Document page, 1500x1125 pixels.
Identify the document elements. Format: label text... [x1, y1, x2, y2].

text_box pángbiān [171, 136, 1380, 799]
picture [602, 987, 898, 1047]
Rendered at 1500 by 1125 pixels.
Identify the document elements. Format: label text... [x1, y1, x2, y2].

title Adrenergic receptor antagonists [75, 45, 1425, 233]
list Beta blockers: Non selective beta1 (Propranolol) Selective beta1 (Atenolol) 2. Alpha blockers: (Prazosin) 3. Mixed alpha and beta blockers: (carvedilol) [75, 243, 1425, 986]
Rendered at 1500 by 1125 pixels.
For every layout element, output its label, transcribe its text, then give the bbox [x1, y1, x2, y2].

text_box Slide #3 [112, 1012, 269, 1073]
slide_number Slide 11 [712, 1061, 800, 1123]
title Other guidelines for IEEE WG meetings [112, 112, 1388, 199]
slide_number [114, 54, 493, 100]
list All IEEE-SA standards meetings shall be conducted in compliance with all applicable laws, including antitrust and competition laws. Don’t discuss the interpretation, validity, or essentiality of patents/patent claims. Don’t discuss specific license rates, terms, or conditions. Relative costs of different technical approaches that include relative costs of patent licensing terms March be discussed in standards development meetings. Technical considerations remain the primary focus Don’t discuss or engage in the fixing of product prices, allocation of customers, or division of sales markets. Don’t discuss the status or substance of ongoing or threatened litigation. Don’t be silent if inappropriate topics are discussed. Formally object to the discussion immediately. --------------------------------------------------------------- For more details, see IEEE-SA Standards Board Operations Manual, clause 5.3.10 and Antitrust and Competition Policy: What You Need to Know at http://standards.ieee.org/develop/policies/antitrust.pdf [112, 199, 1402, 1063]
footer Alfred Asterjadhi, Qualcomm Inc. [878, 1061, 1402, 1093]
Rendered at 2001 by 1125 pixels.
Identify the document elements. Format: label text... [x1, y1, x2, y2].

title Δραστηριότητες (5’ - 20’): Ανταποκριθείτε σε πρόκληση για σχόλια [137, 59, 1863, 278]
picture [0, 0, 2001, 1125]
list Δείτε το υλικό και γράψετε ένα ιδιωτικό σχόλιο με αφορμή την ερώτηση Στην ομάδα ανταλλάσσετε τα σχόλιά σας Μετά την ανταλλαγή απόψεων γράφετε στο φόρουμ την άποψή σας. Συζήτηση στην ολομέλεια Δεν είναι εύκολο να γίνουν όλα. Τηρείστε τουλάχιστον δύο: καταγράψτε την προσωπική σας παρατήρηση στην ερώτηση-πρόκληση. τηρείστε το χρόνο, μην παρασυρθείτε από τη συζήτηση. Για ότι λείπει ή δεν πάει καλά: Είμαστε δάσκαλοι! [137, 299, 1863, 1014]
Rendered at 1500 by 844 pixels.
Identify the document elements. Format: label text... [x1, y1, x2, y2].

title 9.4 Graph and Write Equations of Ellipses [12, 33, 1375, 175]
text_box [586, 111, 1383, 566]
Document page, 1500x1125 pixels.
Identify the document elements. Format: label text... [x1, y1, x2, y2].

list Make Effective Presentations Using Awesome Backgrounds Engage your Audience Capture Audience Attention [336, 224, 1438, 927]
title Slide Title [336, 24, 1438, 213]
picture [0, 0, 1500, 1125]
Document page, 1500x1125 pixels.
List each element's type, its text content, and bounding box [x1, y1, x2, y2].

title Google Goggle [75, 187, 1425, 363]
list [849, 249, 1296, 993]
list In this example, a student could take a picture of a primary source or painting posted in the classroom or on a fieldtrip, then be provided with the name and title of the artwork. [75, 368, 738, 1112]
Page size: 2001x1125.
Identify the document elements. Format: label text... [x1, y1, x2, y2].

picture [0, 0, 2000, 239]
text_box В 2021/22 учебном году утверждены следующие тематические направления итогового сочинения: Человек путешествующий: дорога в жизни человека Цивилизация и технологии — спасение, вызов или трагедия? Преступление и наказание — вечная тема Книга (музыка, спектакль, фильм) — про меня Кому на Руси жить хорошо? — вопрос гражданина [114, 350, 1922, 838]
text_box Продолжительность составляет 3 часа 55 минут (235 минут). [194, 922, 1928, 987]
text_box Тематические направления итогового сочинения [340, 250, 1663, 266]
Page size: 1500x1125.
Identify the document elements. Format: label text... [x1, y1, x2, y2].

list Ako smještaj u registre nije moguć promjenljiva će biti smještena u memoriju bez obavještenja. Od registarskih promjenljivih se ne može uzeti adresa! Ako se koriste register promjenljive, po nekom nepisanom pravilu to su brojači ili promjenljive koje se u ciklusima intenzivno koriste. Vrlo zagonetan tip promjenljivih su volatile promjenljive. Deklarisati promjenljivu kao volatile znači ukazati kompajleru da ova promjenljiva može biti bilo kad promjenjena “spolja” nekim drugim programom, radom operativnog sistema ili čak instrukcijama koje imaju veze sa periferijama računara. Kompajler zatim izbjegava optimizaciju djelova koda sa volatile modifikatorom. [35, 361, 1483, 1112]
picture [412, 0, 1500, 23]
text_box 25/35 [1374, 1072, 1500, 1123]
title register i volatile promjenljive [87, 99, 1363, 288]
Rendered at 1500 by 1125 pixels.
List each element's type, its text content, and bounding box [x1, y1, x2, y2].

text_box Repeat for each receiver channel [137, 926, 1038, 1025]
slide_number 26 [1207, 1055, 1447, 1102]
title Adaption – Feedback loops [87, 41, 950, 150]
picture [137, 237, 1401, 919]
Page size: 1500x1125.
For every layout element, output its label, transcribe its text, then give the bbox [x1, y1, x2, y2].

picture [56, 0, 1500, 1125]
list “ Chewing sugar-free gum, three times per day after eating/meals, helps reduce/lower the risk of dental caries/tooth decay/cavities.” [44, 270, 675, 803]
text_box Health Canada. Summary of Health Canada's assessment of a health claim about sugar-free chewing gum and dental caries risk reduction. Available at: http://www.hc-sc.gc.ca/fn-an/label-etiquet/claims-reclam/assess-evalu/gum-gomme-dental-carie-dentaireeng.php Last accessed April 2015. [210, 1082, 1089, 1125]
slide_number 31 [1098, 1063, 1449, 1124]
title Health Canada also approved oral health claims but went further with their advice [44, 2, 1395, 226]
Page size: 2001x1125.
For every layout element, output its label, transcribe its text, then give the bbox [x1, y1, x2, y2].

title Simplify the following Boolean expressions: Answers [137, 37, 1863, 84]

■ ■ ■

**EXERCISE DETAILS:** In the listing above, find the line with "Rendered at 2001 by 1125 pixels." and the line with "Rendered at 1500 by 844 pixels."; set down exactly those two lines and every line between them, nothing more.

**RESULT OF THE TASK:**
Rendered at 2001 by 1125 pixels.
Identify the document elements. Format: label text... [x1, y1, x2, y2].

title Δραστηριότητες (5’ - 20’): Ανταποκριθείτε σε πρόκληση για σχόλια [137, 59, 1863, 278]
picture [0, 0, 2001, 1125]
list Δείτε το υλικό και γράψετε ένα ιδιωτικό σχόλιο με αφορμή την ερώτηση Στην ομάδα ανταλλάσσετε τα σχόλιά σας Μετά την ανταλλαγή απόψεων γράφετε στο φόρουμ την άποψή σας. Συζήτηση στην ολομέλεια Δεν είναι εύκολο να γίνουν όλα. Τηρείστε τουλάχιστον δύο: καταγράψτε την προσωπική σας παρατήρηση στην ερώτηση-πρόκληση. τηρείστε το χρόνο, μην παρασυρθείτε από τη συζήτηση. Για ότι λείπει ή δεν πάει καλά: Είμαστε δάσκαλοι! [137, 299, 1863, 1014]
Rendered at 1500 by 844 pixels.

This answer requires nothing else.